Lessons from my brother

Chrissy Miller, News Editor

From a last-minute decision name to being one of the most dedicated athletes I know, my brother has led an interesting life so far.

Realizing Michael Anthony Miller would leave my brother with the initials MAM, it was quickly decided he would be named Anthony with Michael following behind.

He has always been a MAM to me though, and I want Mikey to know it does not make him any less of a young man.

Even with our five-year age difference, I have learned so much from this overeager, stubborn and intelligent teenager.

He has never let a situation permanently keep him down. Whether it be breaking his arm in football or having to get stitches on his leg from messing around with friends, he always comes out of painful situations ready to get right back on the court or field.

The determination and dedication he continues to show every day is something most people do not gain until they are much older, if at all.

He does what he loves with such an intensity and focus it is intriguing to watch. At the same time, he manages to do well in school and get all the necessary but not necessarily fun tasks done.

Being one of the better athletes in my hometown, Mikey is often someone teachers and coaches expect to set an example for other students.

Sometimes, this means rising above the pettiness often found in small schools with nothing to do but gossip. Mikey handles everything with a calm demeanor. He does not complain or lash out when other kids try to get a reaction out of him.
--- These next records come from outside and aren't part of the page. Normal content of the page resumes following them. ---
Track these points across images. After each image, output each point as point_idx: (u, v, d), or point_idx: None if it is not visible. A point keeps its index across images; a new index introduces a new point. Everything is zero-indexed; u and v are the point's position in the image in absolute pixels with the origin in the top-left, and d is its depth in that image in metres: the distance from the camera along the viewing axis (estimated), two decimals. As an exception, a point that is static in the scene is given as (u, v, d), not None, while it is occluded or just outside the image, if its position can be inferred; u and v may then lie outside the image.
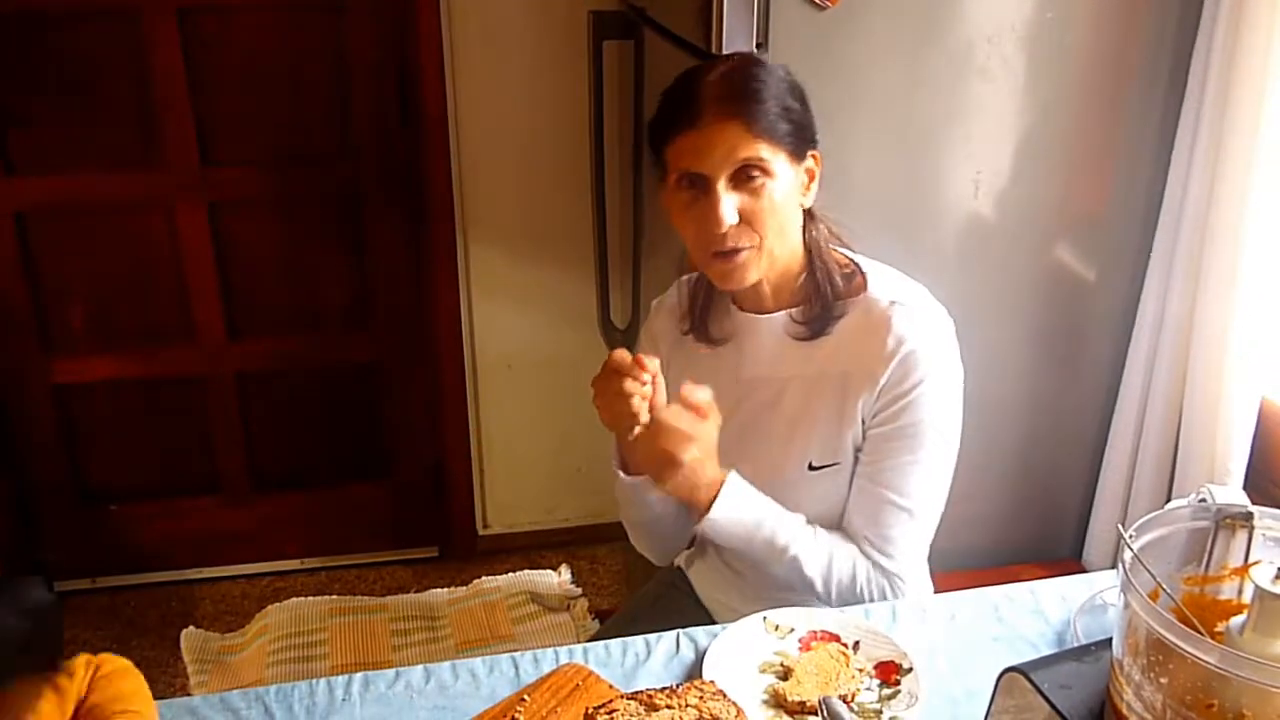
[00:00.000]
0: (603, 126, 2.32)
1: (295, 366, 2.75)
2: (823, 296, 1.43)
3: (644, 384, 1.34)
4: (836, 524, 1.47)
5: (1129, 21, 1.86)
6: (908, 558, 1.46)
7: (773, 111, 1.33)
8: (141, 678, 1.15)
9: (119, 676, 1.12)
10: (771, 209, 1.35)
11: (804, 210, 1.42)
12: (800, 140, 1.37)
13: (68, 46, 2.38)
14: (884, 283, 1.44)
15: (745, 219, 1.34)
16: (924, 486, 1.43)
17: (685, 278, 1.58)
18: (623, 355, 1.35)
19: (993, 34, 1.80)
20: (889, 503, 1.42)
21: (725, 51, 1.70)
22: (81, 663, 1.11)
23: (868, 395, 1.40)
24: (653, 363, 1.35)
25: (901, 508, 1.43)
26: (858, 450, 1.44)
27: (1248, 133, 1.76)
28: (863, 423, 1.42)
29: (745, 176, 1.33)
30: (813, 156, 1.40)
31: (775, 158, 1.34)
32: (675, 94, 1.38)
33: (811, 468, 1.45)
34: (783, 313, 1.45)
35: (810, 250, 1.44)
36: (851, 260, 1.47)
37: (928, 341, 1.39)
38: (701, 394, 1.36)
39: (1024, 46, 1.82)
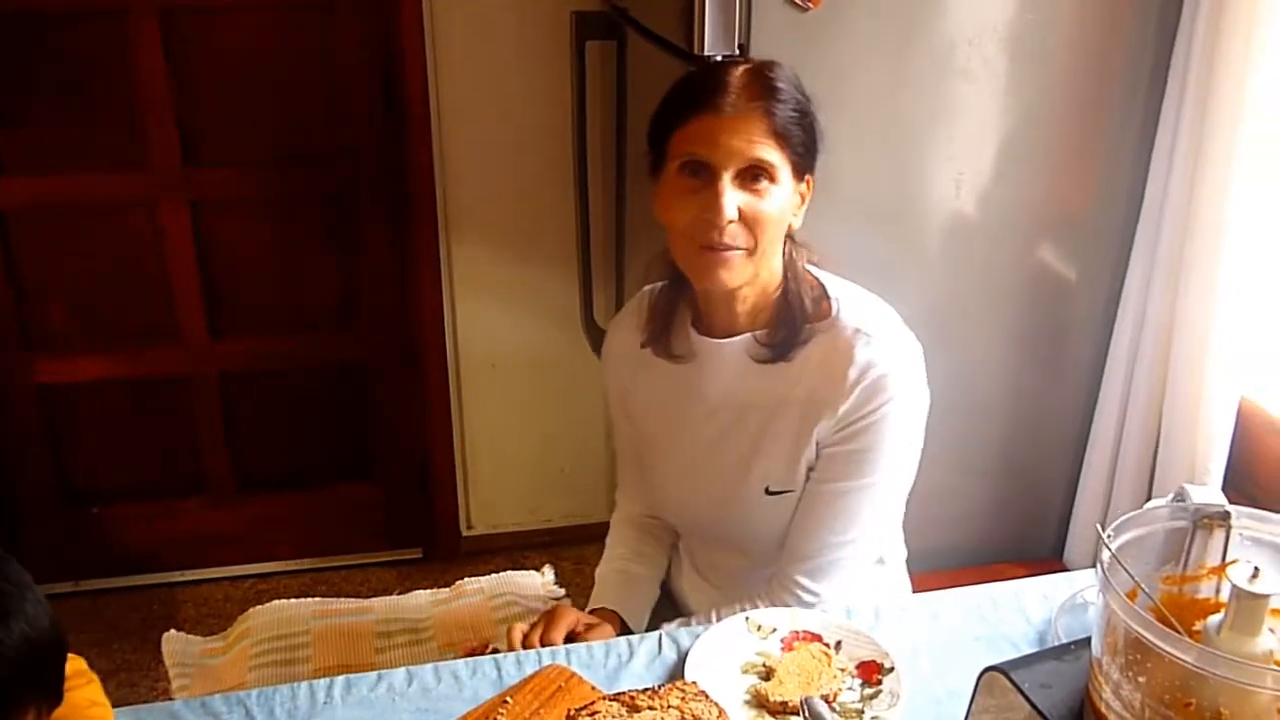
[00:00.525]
0: (585, 127, 2.32)
1: (279, 367, 2.74)
2: (791, 320, 1.41)
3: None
4: None
5: (1110, 23, 1.87)
6: (841, 585, 1.45)
7: (792, 114, 1.34)
8: (98, 684, 1.14)
9: (73, 682, 1.11)
10: (771, 215, 1.34)
11: (788, 231, 1.41)
12: (806, 156, 1.37)
13: (51, 47, 2.36)
14: (851, 309, 1.42)
15: (744, 219, 1.32)
16: (866, 514, 1.43)
17: (648, 289, 1.55)
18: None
19: (974, 35, 1.81)
20: (830, 532, 1.42)
21: (707, 52, 1.71)
22: None
23: (826, 422, 1.39)
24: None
25: (842, 541, 1.42)
26: (810, 470, 1.43)
27: (1227, 133, 1.77)
28: (817, 446, 1.41)
29: (751, 176, 1.32)
30: (808, 180, 1.40)
31: (783, 165, 1.34)
32: (697, 79, 1.37)
33: (768, 493, 1.44)
34: (745, 336, 1.42)
35: (787, 270, 1.43)
36: (820, 283, 1.45)
37: (891, 370, 1.38)
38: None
39: (1005, 48, 1.83)
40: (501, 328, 2.75)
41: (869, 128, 1.84)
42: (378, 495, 2.89)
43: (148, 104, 2.42)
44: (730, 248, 1.33)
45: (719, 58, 1.62)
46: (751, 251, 1.35)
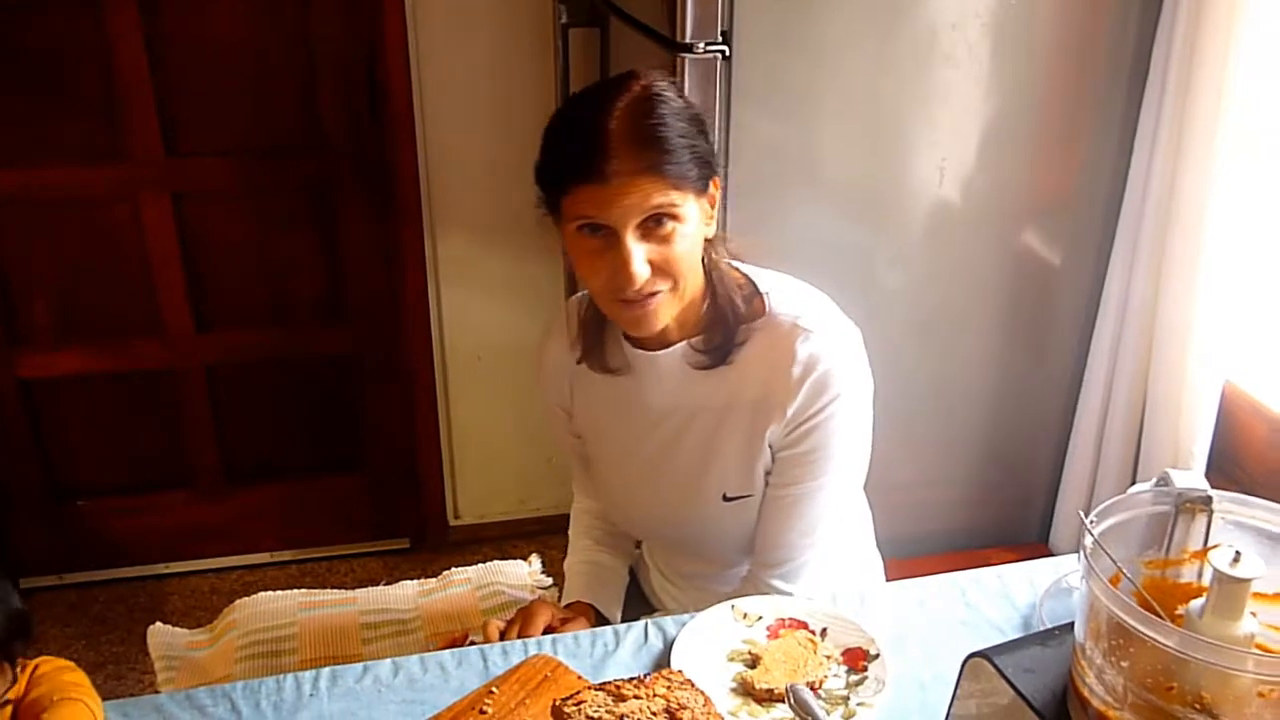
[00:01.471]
0: (570, 115, 2.31)
1: (264, 359, 2.73)
2: (724, 323, 1.37)
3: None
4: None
5: (1093, 9, 1.87)
6: (813, 582, 1.45)
7: (683, 157, 1.24)
8: (82, 673, 1.15)
9: (59, 671, 1.13)
10: (682, 254, 1.27)
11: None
12: (706, 175, 1.29)
13: (29, 37, 2.34)
14: (785, 302, 1.38)
15: (656, 267, 1.26)
16: (829, 511, 1.42)
17: (574, 299, 1.51)
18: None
19: (957, 21, 1.80)
20: (797, 534, 1.41)
21: (689, 40, 1.70)
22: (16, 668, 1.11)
23: (776, 424, 1.37)
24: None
25: (809, 542, 1.42)
26: (768, 475, 1.42)
27: (1209, 120, 1.77)
28: (771, 450, 1.40)
29: (655, 221, 1.25)
30: (713, 183, 1.32)
31: (684, 200, 1.26)
32: (572, 140, 1.27)
33: (726, 499, 1.43)
34: (681, 344, 1.38)
35: (710, 275, 1.37)
36: (749, 279, 1.41)
37: (834, 365, 1.35)
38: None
39: (988, 34, 1.83)
40: (487, 318, 2.74)
41: (852, 114, 1.84)
42: (364, 486, 2.88)
43: (128, 94, 2.40)
44: (650, 295, 1.28)
45: (592, 102, 1.35)
46: (673, 289, 1.29)
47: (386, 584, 1.94)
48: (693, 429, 1.43)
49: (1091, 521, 0.97)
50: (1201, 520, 1.02)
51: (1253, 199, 1.79)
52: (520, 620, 1.46)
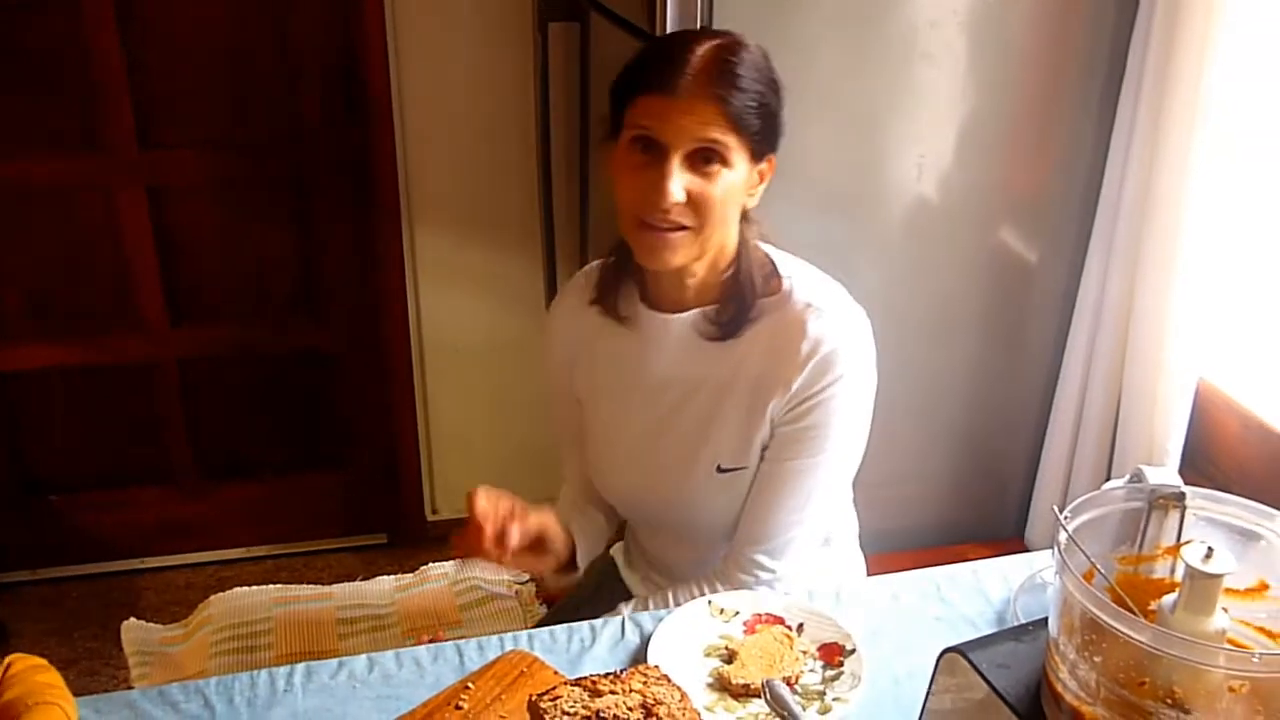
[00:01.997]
0: (549, 109, 2.30)
1: (240, 353, 2.71)
2: (741, 297, 1.39)
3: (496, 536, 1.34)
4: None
5: (1069, 8, 1.87)
6: (796, 562, 1.45)
7: (750, 103, 1.29)
8: (56, 672, 1.14)
9: (32, 671, 1.11)
10: (720, 198, 1.31)
11: (743, 209, 1.39)
12: (765, 139, 1.34)
13: (3, 29, 2.32)
14: (801, 284, 1.41)
15: (691, 200, 1.30)
16: (820, 490, 1.43)
17: (592, 265, 1.54)
18: (481, 512, 1.33)
19: (936, 18, 1.81)
20: (786, 510, 1.42)
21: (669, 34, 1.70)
22: None
23: (779, 399, 1.39)
24: (493, 510, 1.34)
25: (797, 519, 1.43)
26: (764, 450, 1.43)
27: (1185, 118, 1.78)
28: (771, 424, 1.41)
29: (703, 158, 1.29)
30: (769, 160, 1.37)
31: (737, 149, 1.30)
32: (658, 53, 1.33)
33: (720, 470, 1.44)
34: (694, 311, 1.41)
35: (741, 249, 1.40)
36: (770, 259, 1.44)
37: (842, 345, 1.37)
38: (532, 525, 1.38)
39: (966, 31, 1.83)
40: (466, 313, 2.74)
41: (831, 110, 1.84)
42: (341, 482, 2.87)
43: (103, 85, 2.38)
44: (674, 227, 1.31)
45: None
46: (697, 231, 1.32)
47: (363, 579, 1.94)
48: (694, 400, 1.44)
49: (1066, 517, 0.97)
50: (1174, 516, 1.02)
51: (1227, 196, 1.80)
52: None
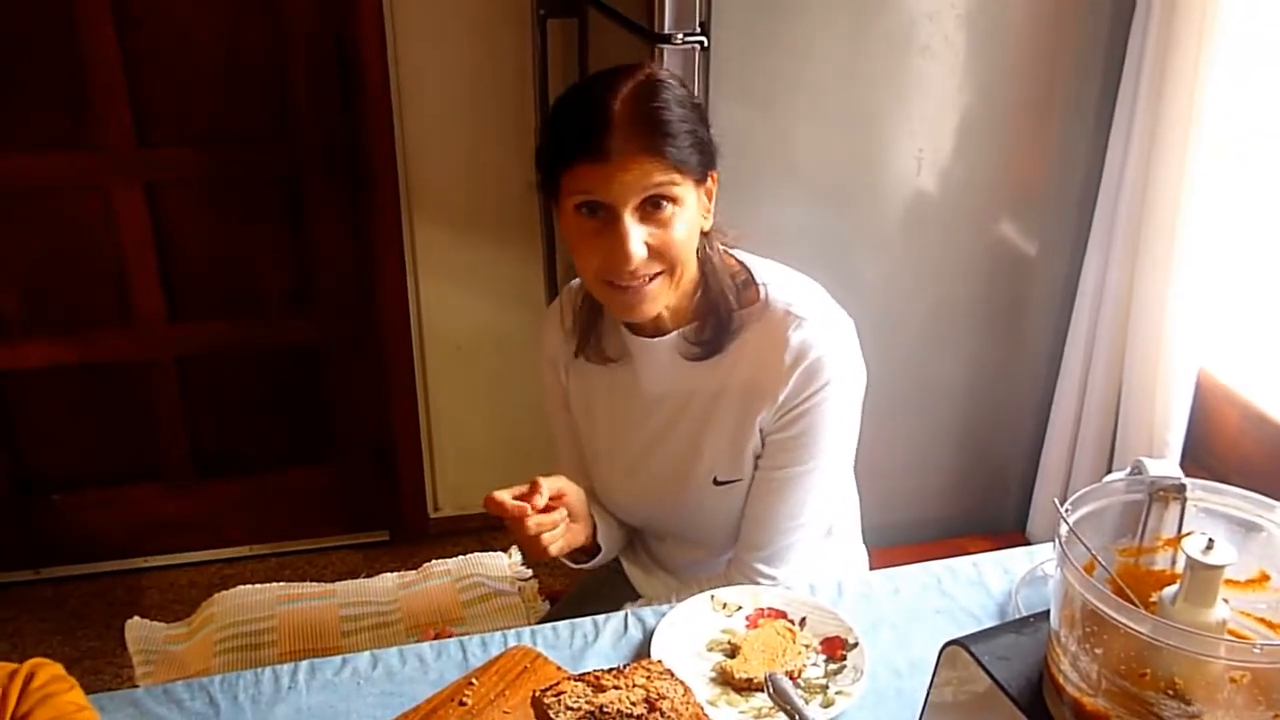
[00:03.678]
0: (548, 105, 2.30)
1: (238, 350, 2.71)
2: (717, 314, 1.38)
3: (544, 513, 1.33)
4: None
5: (1067, 0, 1.87)
6: (798, 567, 1.45)
7: (684, 142, 1.26)
8: (77, 685, 1.10)
9: (58, 685, 1.06)
10: (681, 239, 1.29)
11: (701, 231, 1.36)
12: (705, 165, 1.31)
13: (-2, 26, 2.32)
14: (778, 291, 1.39)
15: (654, 251, 1.27)
16: (815, 496, 1.43)
17: (572, 285, 1.52)
18: (513, 506, 1.30)
19: (934, 11, 1.81)
20: (782, 517, 1.42)
21: (668, 30, 1.70)
22: (5, 673, 1.05)
23: (767, 411, 1.38)
24: (543, 494, 1.32)
25: (794, 525, 1.43)
26: (757, 459, 1.43)
27: (1182, 110, 1.78)
28: (761, 434, 1.41)
29: (653, 205, 1.26)
30: (711, 177, 1.34)
31: (683, 185, 1.27)
32: (577, 117, 1.28)
33: (716, 483, 1.44)
34: (674, 334, 1.40)
35: (703, 267, 1.38)
36: (745, 267, 1.42)
37: (826, 351, 1.36)
38: (551, 485, 1.34)
39: (964, 24, 1.83)
40: (466, 309, 2.74)
41: (829, 104, 1.84)
42: (342, 479, 2.87)
43: (98, 83, 2.38)
44: (645, 280, 1.29)
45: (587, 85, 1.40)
46: (669, 274, 1.31)
47: (366, 577, 1.94)
48: (686, 414, 1.44)
49: (1066, 510, 0.98)
50: (1175, 508, 1.02)
51: (1226, 187, 1.80)
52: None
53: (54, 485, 2.74)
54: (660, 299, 1.33)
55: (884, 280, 1.98)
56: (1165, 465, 1.05)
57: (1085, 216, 2.00)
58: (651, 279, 1.30)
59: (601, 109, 1.25)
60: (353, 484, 2.88)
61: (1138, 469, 1.06)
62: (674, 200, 1.27)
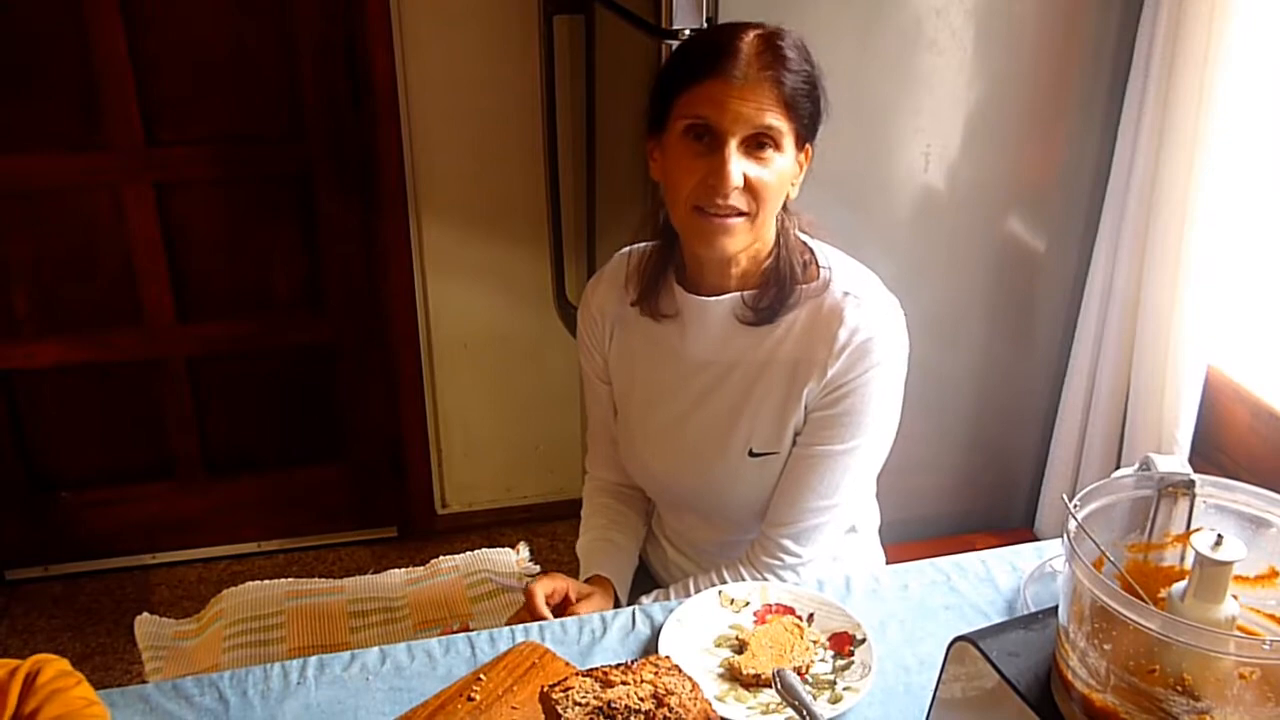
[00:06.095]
0: (555, 103, 2.31)
1: (247, 349, 2.72)
2: (780, 284, 1.41)
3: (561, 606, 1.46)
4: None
5: (1076, -5, 1.87)
6: (822, 549, 1.47)
7: (802, 85, 1.33)
8: (84, 679, 1.10)
9: (64, 680, 1.06)
10: (774, 183, 1.34)
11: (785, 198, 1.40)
12: (810, 125, 1.37)
13: (6, 24, 2.32)
14: (840, 273, 1.43)
15: (748, 186, 1.32)
16: (849, 479, 1.44)
17: (628, 249, 1.55)
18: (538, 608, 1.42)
19: (941, 7, 1.81)
20: (816, 496, 1.43)
21: (675, 26, 1.70)
22: (6, 670, 1.04)
23: (814, 384, 1.40)
24: (548, 614, 1.42)
25: (825, 505, 1.43)
26: (797, 435, 1.44)
27: (1191, 107, 1.78)
28: (806, 409, 1.42)
29: (757, 144, 1.31)
30: (807, 149, 1.39)
31: (788, 134, 1.33)
32: (707, 43, 1.35)
33: (752, 454, 1.45)
34: (732, 295, 1.42)
35: (780, 238, 1.42)
36: (809, 247, 1.46)
37: (879, 333, 1.39)
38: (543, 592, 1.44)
39: (972, 20, 1.83)
40: (473, 307, 2.74)
41: (837, 100, 1.81)
42: (350, 476, 2.88)
43: (108, 83, 2.39)
44: (733, 214, 1.33)
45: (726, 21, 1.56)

Instead, he stands his ground and keeps on working extremely hard to achieve his goals. When he gets knocked down, his focus is how he can get back up.

Even though he does not want anyone to know it, my little brother is secretly kind and sensitive. While watching “10 Things I Hate about You,” he cried when the protagonist read her poem.

A few months later he saw it on Netflix and said we would have to watch it together again because he enjoyed it so much the first time.

No matter how old he gets, I am still his big sister who read to him and told him spooky Santa Claus stories because he never believed some fat jolly guy would break into people’s houses to give them things.

Since I started going to college, he has decided to tell people he wants to be called “Anthony” instead of the less formal “Mikey.”

He has far surpassed me in height and has become oddly obsessed with country music. Every time I come home now, he seems to have grown a foot and have new stories about people I no longer know.

Still, he is the same Mikey I have known all my life. He just has some really cool new life experiences now like surviving an intensive basketball camp as well as being tall.

Right now, he has a broken left clavicle and cannot practice or do as much as he would like. He is still on his basketball team though and I am so proud of him.

He will be back on the court soon because with passion like that, no broken bone could keep him away for long.

The way he lives makes me know he will always be OK, because no matter what he does, his kindness, hard work and passion will carry him through.